Frequency domain derivation of Hilbert transform of $\cos(\omega t)$

Question

I'm reading "Understanding Digital Signal Processing, 3rd Edition" by Richard Lyons. Chapter 9 derives Hilbert transform impulse response by defining it in frequency domain first and then taking inverse Fourier transform. I believe I could understand most of the derivation except one part.

It is stated that in order to get a -90° phase shift we have to multiply negative frequencies by $+j$ and positive frequencies by $-j$ in frequency domain:

The following Figure 9-3 clarifies it by considering the case when the source signal is a pure $\cos(\omega t)$:

It makes sense so far. Indeed $\cos(\omega t)$ consist of $\pm \omega$ frequencies with zero phase shift - exactly as it's shown in the top right corner. Multiplying by +j always gets us +90° rotation in the complex plane and multiplying by -j is always equal to rotating -90°, regardless to the sign of the frequency.
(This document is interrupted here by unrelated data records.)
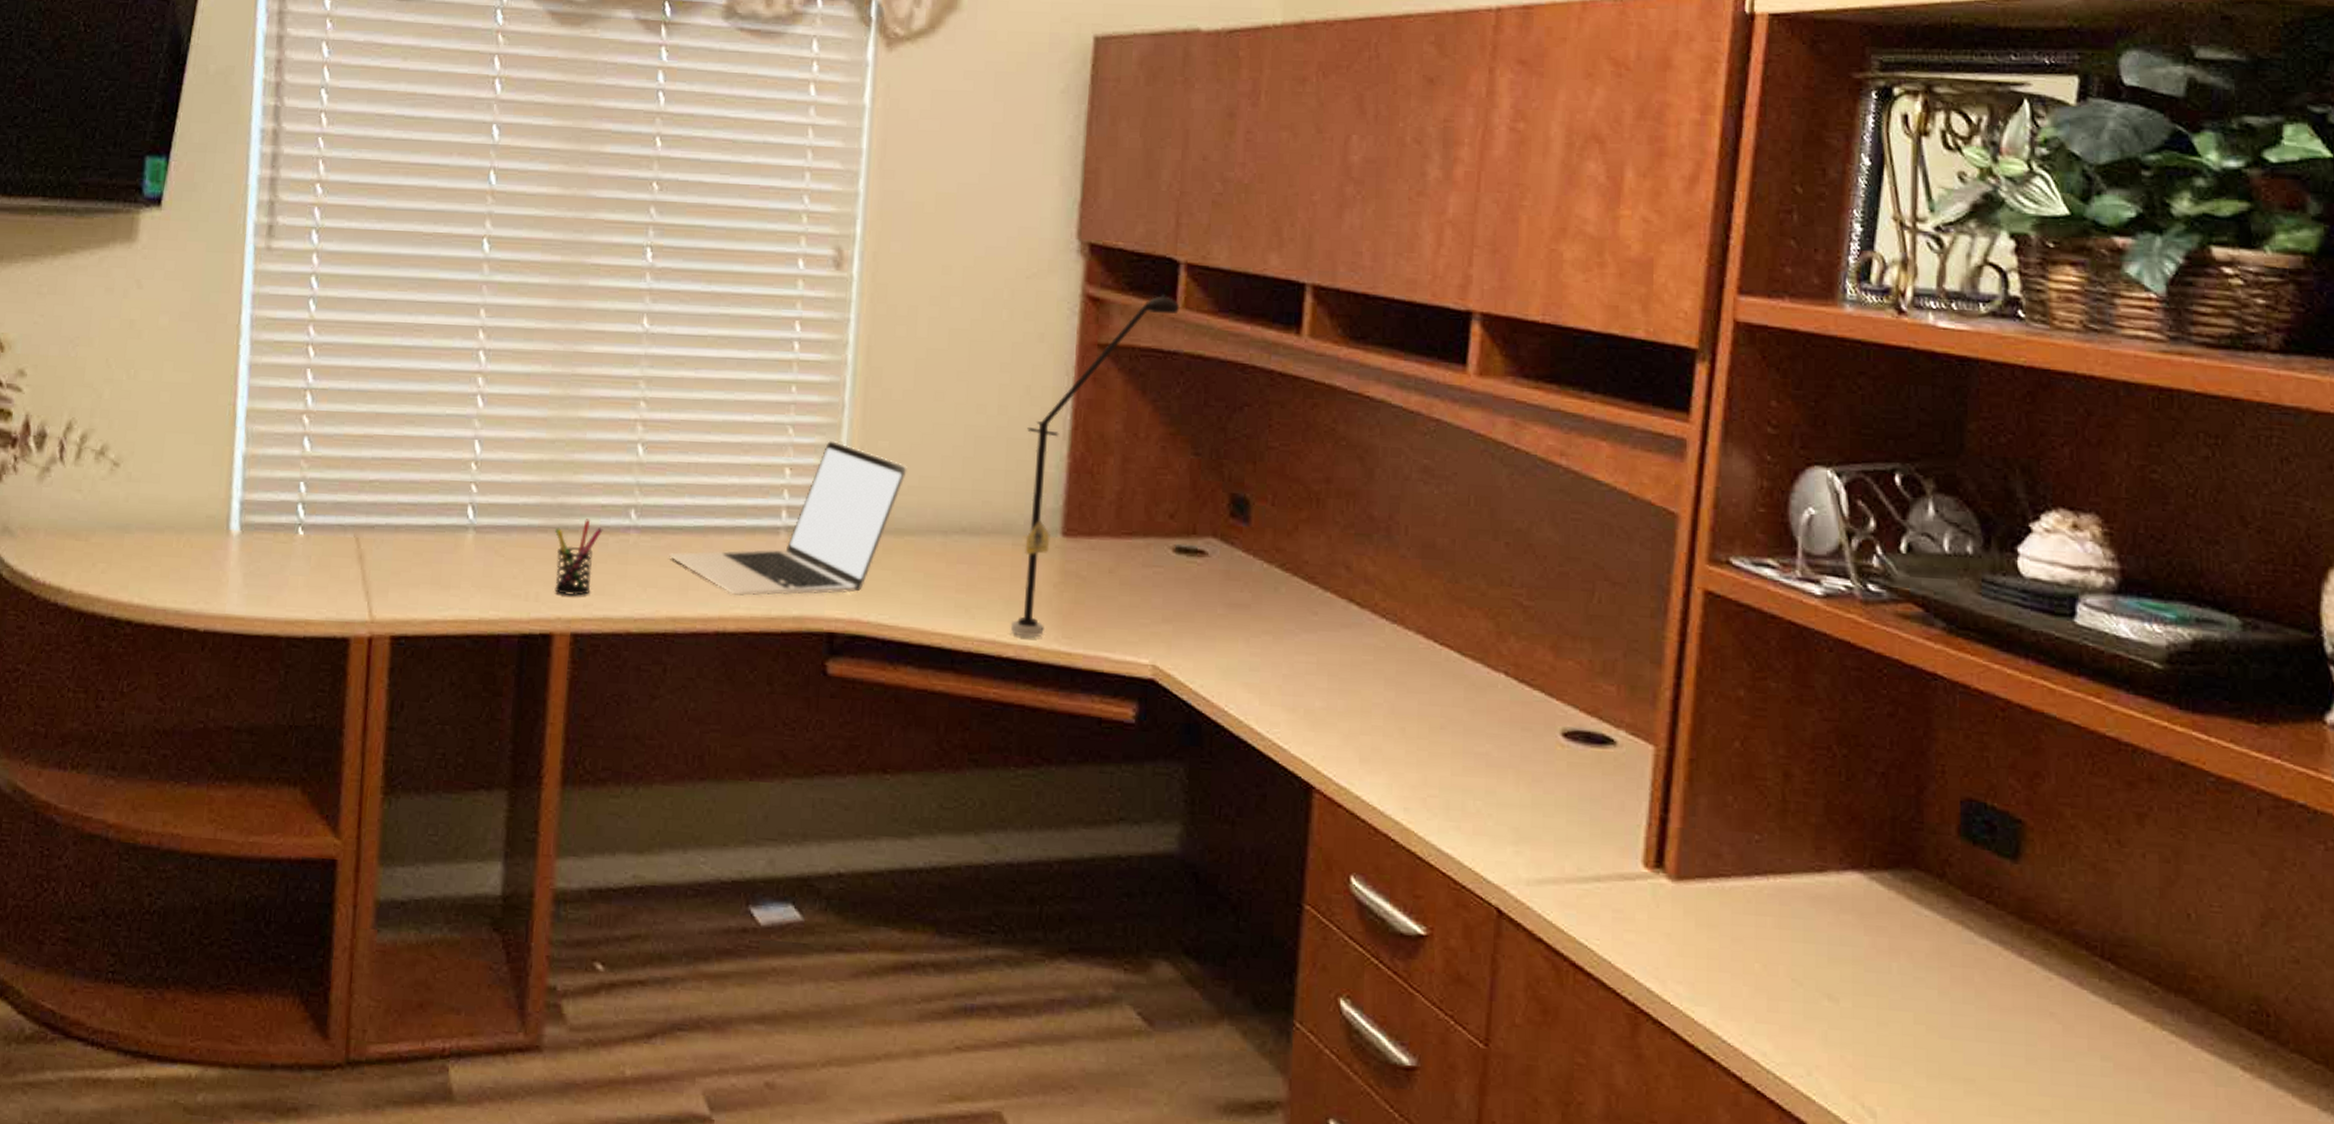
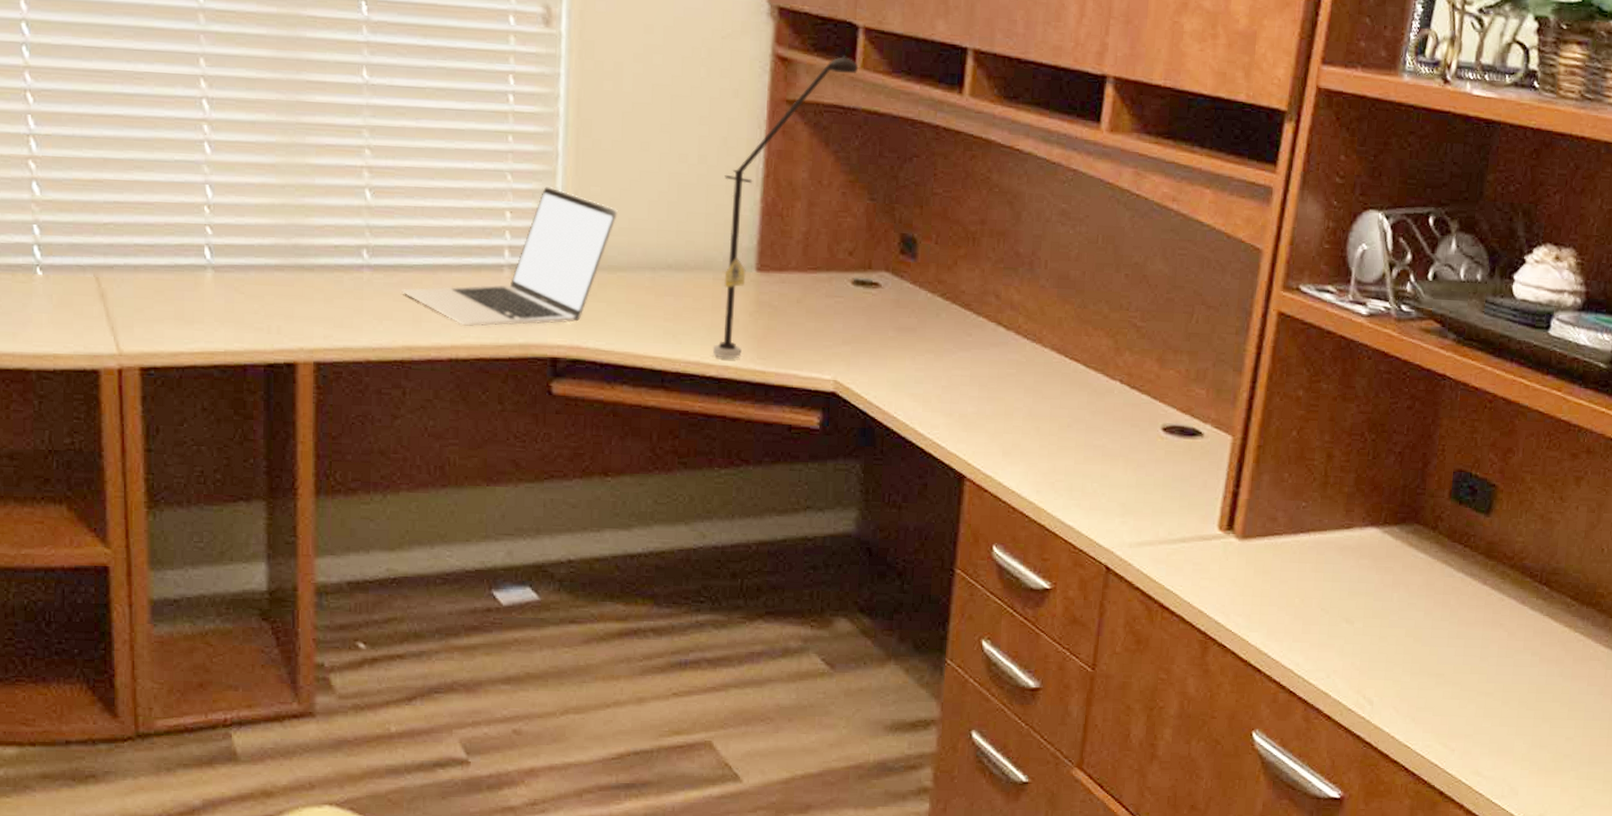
pen holder: present [554,519,603,596] -> none [292,258,338,328]

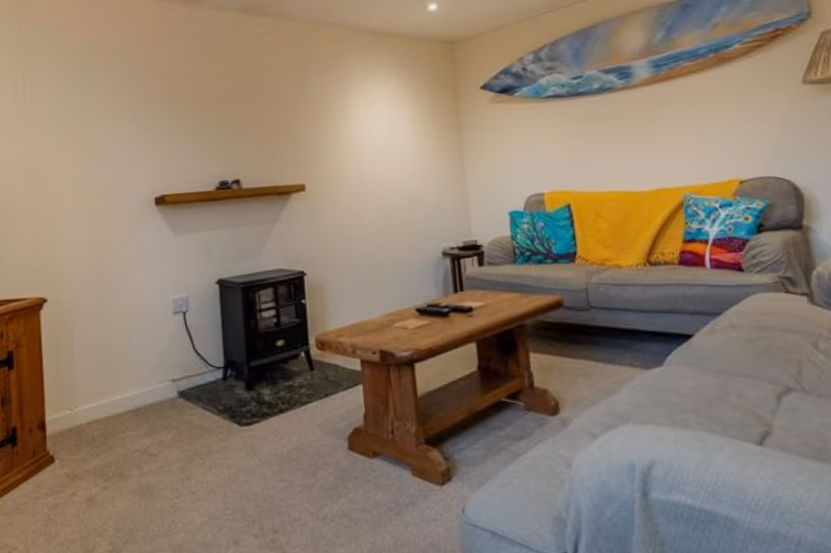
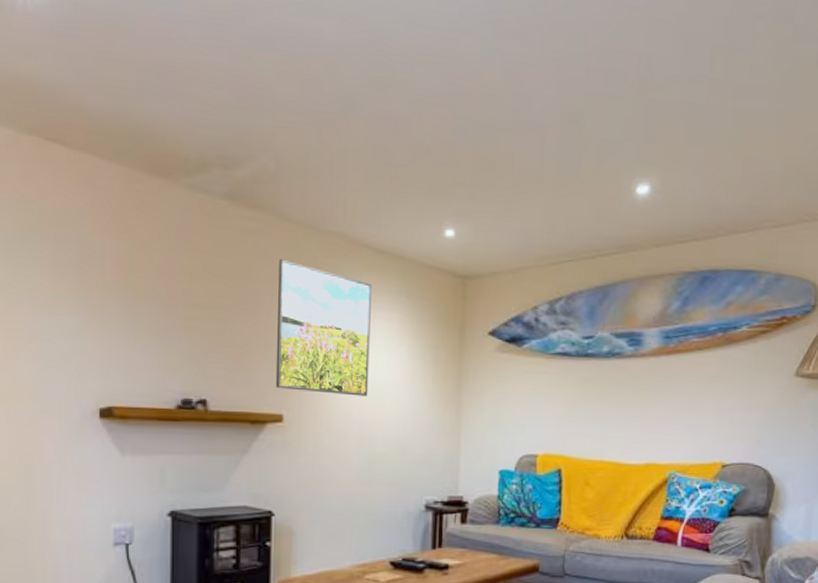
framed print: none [289,52,378,162] -> present [275,259,372,397]

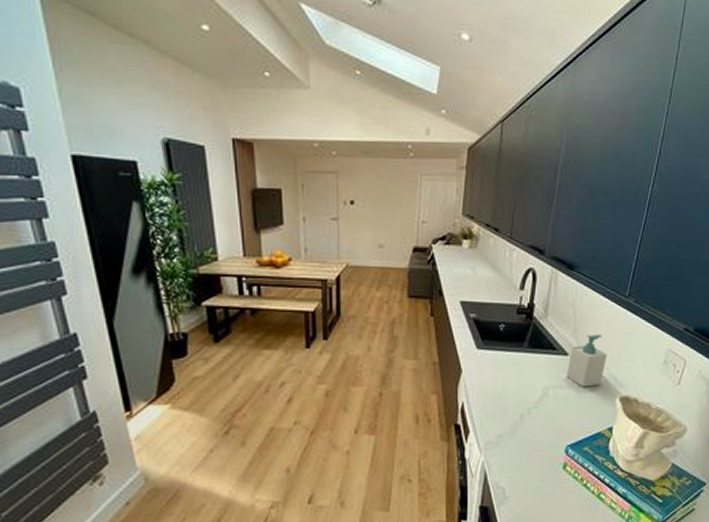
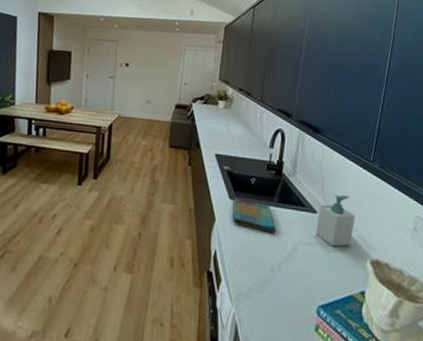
dish towel: none [480,347,526,380] -> present [232,198,276,233]

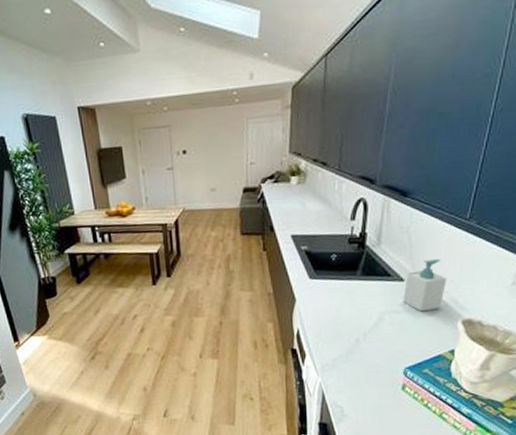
dish towel: present [232,198,276,233] -> none [313,276,360,306]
Frequency in this case is a third axes, completely unrelated to the complex plane (Re-Im).

However, I don't understand the reason why the result (the right bottom plot) is a sine wave in time domain (the left bottom plot). This must me something trivial I guess, but unfortunately I'm new to DSP and not a mathematician. Could you please explain this step?

Answer 1

Since amplitude is not specified here, let's assume that an arrow in the figures on the right-hand side corresponds to the time-domain signal $\frac12 e^{\pm j\omega_0t}$. So the signal corresponding to the top right figure is

$$x(t)=\frac12 e^{j\omega_0t}+\frac12 e^{-j\omega_0t}=\cos(\omega_0t)$$

Accordingly, the signal corresponding to the bottom figure is

$$x(t)=-j\frac12 e^{j\omega_0t}+j\frac12 e^{-j\omega_0t}=\frac{1}{2j}e^{j\omega_0t}-\frac{1}{2j}e^{-j\omega_0t}=\sin(\omega_0t)$$